Para mim a chave da originalidade está em, justamente, somar as nossas mais diversas inspirações com as nossas vivências. Não acredito na autenticidade como algo natural, que nascemos com ela; acho mesmo que é alimentada ao longo da vida, somos produtos de tudo aquilo que consumimos.
Mas ao termos acesso tão fácil e frequente a um volume insustentável de inspiração, quando nos permitimos olhá-las com atenção, entendê-las e interpretá-las? Quando deixamos com que elas nos invadam e tenham real efeito sobre nós?

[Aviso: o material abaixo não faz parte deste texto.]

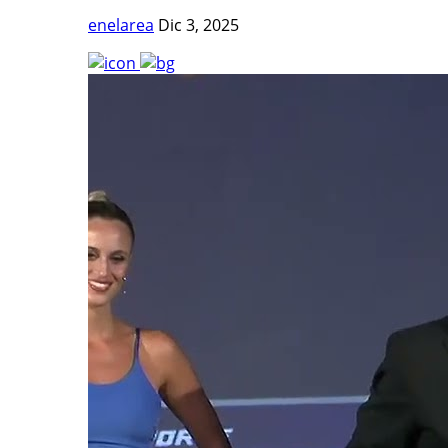
enelarea
Dic 3, 2025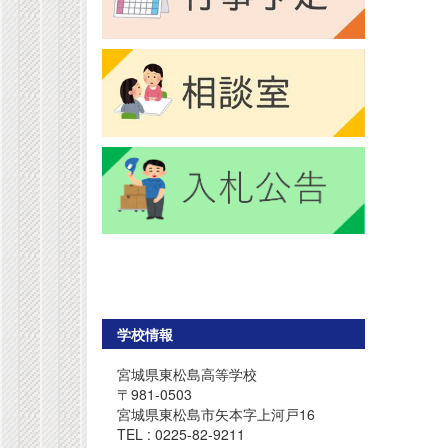
学校情報
宮城県東松島高等学校
〒981-0503
宮城県東松島市矢本字上河戸16
TEL : 0225-82-9211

Ao dependermos tanto de referências - até para sermos capazes de combinar uma calça preta com uma camisa branca (sim, isso é uma indireta para mim mesma), não damos espaço para exercitar a nossa criatividade, para deixar emergir qualquer interesse, vontade ou desejo genuíno de algo ser feito à nossa maneira, sem tanta influência externa.
O repertório que temos agora
Cá entre nós, raras são as situações em que realmente precisamos de referência para fazer alguma coisa. E igualmente raras são as vezes que essas inspirações são coisas totalmente novas para nós.

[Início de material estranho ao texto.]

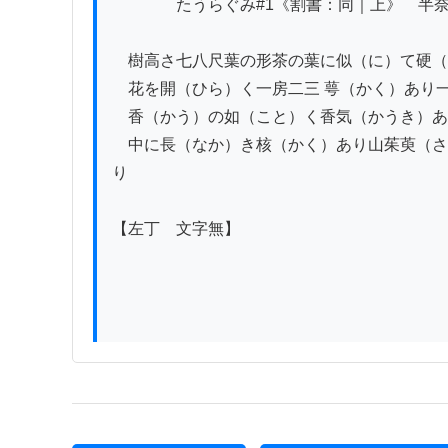
　　　　たうらぐみ#1《割書：同｜上》　半奈
　樹高さ七八尺葉の形茶の葉に似（に）て硬（
　花を開（ひら）く一房二三 萼（かく）あり
　香（かう）の如（こと）く香気（かうき）あ
　中に長（なか）き核（かく）あり山茱萸（さ
り

【左丁　文字無】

Claro, coisas como reformar uma cozinha ou organizar uma festa de aniversário temática precisam mesmo de referências, até para não acabar gastando dinheiro e demais recursos atoa. Mas, no geral, as coisas pelas quais buscamos tanta inspiração normalmente são aquelas em que nós já sabemos o que fazer.
Mas, tão baseadas no que outras pessoas já fizeram, desenvolvemos essa sensação de que estamos no caminho certo, que o que vamos fazer vai ficar tão bom quanto as referências que passamos dias vendo. Com isso, a gente se afasta de todo vestígio de originalidade que poderíamos ter envolvido no nosso próprio processo. Só reproduzimos coisas já feitas por terceiros, refazendo passos já dados por outras pessoas (muitas delas, inclusive, não tem nada a ver com a gente).
Essa “dependência” de inspiração nos causa também um excesso de informação que, ao invés de nos inspirar, nos confunde. Sem falar que faz com que a gente se compare muito com os outros e isso só nos afasta, ainda mais, de começar a trabalhar. Afinal, se não vai ficar tão bom quanto as minhas referências, melhor nem começar.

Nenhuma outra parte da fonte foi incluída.